4 – Novas dificuldades: Café e salários

 

           

            No início de 1954, as perspectivas de evolução do setor externo da economia brasileira pareciam favoráveis, e as preocupações centrais do governo deslocaram-se para o problema da inflação, identificando no déficit público as pressões para expansão do crédito e o aumento da oferta de moeda.

 

            Projeções favoráveis em relação a situação cambial: a) expectativas favoráveis com relação as receitas do café; b) confiança na possibilidade de renegociar as condições de pagamento do empréstimo do Eximbank.

 

            As grande dificuldades surgidas para o programa de estabilização econômica foram o aumento de 100% do salário mínimo e os problemas com o café. A proposta do ministro João Goulart era de um reajuste 100%, enquanto que o percentual para recomposição do pico do reajuste anterior era de cerca de 53%. A UDN e a FIESP defendiam um reajuste próximo a 33%.

 

            As exportações brasileiras diminuíram abruptamente tendo como uma das causas a forte geada ocorrida no Brasil (sobretudo no Paraná).

 

5 – A última crise

            Quando Vargas assumiu, em 1951, o fez sob um clima de expectativas generalizadas. Seu projeto de governo original contemplava essas expectativas. Na impossibilidade de realiza-lo a margem de manobra do governo reduziu-se consideravelmente. O exemplo para ilustrar essa afirmativa é a lembrança de que não houve vacilação na opção entre estabilização da economia em meados de 1953, mas quando colocado diante da proximidade das eleições, Vargas optou por uma política salarial em desacordo com os propósitos das autoridades econômicas.
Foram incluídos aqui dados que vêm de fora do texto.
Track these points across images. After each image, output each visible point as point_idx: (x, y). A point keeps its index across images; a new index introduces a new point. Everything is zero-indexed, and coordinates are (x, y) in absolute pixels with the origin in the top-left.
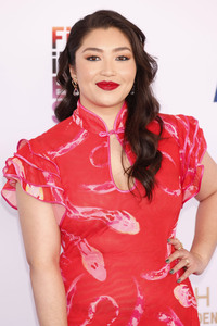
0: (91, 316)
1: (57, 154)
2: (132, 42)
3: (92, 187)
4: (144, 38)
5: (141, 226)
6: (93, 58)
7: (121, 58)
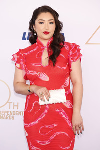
0: (33, 108)
1: (27, 54)
2: (55, 18)
3: (34, 65)
4: (58, 16)
5: (50, 79)
6: (42, 23)
7: (51, 23)
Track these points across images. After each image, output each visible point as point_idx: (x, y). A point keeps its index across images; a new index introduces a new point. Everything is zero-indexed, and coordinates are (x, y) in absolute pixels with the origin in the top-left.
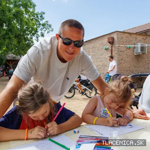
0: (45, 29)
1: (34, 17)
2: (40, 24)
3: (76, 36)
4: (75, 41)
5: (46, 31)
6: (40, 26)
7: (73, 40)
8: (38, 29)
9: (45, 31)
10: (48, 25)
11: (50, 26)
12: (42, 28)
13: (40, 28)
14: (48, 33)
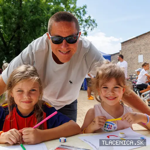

            Os trabalhadores que constituíram importante base eleitoral para a vitória de Vargas em 1950, desde princípios de 1953 demonstravam crescentemente sua frustração e descontentamento. O aumento do salário mínimo em maio de 1954 angariou alguma simpatia. Contudo, a medida visava as eleições de outubro e não era suficiente e nem era o objetivo de Vargas para fazer do pouco organizado movimento dos trabalhadores a coluna que sustentaria o governo.

            Sem poder contar com apoio popular e envolvido crescentemente pela insatisfação de diversos setores empresariais, o isolamento político de Vargas era um fato. Nesse contexto, aconteceu o atentado da rua Toneleros.
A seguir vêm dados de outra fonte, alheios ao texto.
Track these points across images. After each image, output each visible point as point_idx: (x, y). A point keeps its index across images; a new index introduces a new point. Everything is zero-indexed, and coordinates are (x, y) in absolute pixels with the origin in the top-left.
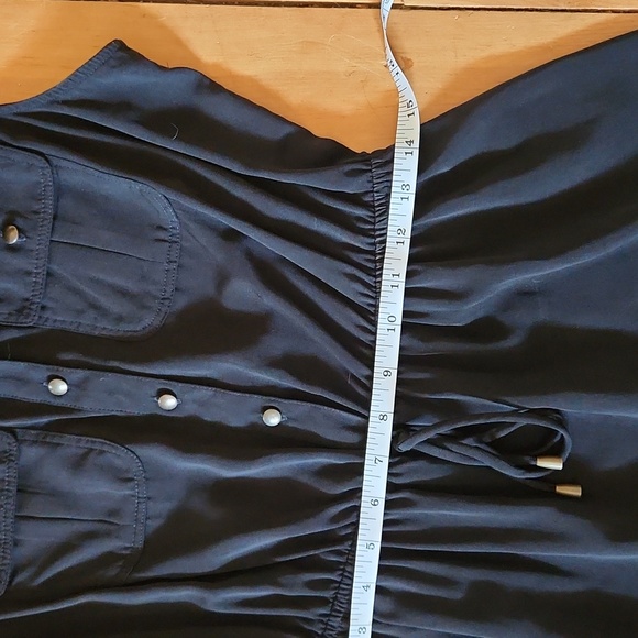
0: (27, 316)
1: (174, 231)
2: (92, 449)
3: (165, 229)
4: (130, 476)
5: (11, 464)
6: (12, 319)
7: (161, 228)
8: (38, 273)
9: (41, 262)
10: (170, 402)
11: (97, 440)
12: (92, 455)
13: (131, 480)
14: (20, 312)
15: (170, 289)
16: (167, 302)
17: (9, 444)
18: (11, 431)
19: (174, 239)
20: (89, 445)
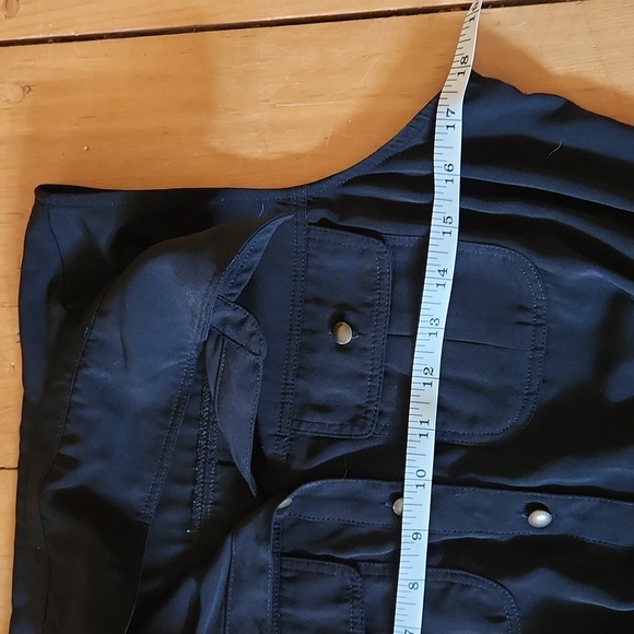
0: (363, 427)
1: (539, 312)
2: (452, 584)
3: (528, 310)
4: (501, 614)
5: (356, 603)
6: (346, 431)
7: (521, 308)
8: (375, 376)
9: (378, 363)
10: (541, 518)
11: (458, 572)
12: (453, 592)
13: (502, 619)
14: (353, 421)
15: (536, 382)
16: (532, 398)
17: (352, 580)
18: (353, 563)
19: (539, 321)
20: (449, 579)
            O suicídio de Vargas teve profundas repercussões históricas, possibilitando a formação de uma ampla frente anti-golpista que assegurou a manutenção da ordem constitucional e converteu o que seria uma antecipação de 1964 numa administração provisória de gestores de negócios e posteriormente a eleição de Juscelino Kubitschek.

 

Referências bibliográficas:

D’ARAUJO, Maria Celina S. O segundo Vargas 1951-1954, São Paulo. Editora Atlas, cap. 6, 1992.

MELO, Hildete P. OLIVEIRA, Adílson. ARAÙJO, João L. O sonho nacional: petróleo e eletricidade (1954-1994), in Vargas e a Crise dos Anos 50. Relume Dumará, Rio de Janeiro. 1994.

VIANNA, Sérgio B. Duas tentativas de estabilização, in ABREU, M. (org), “A Ordem do Progresso - Cem Anos de Política Econômica Republicana 1889-1989”. Editora Campus, Rio de Janeiro, 1990.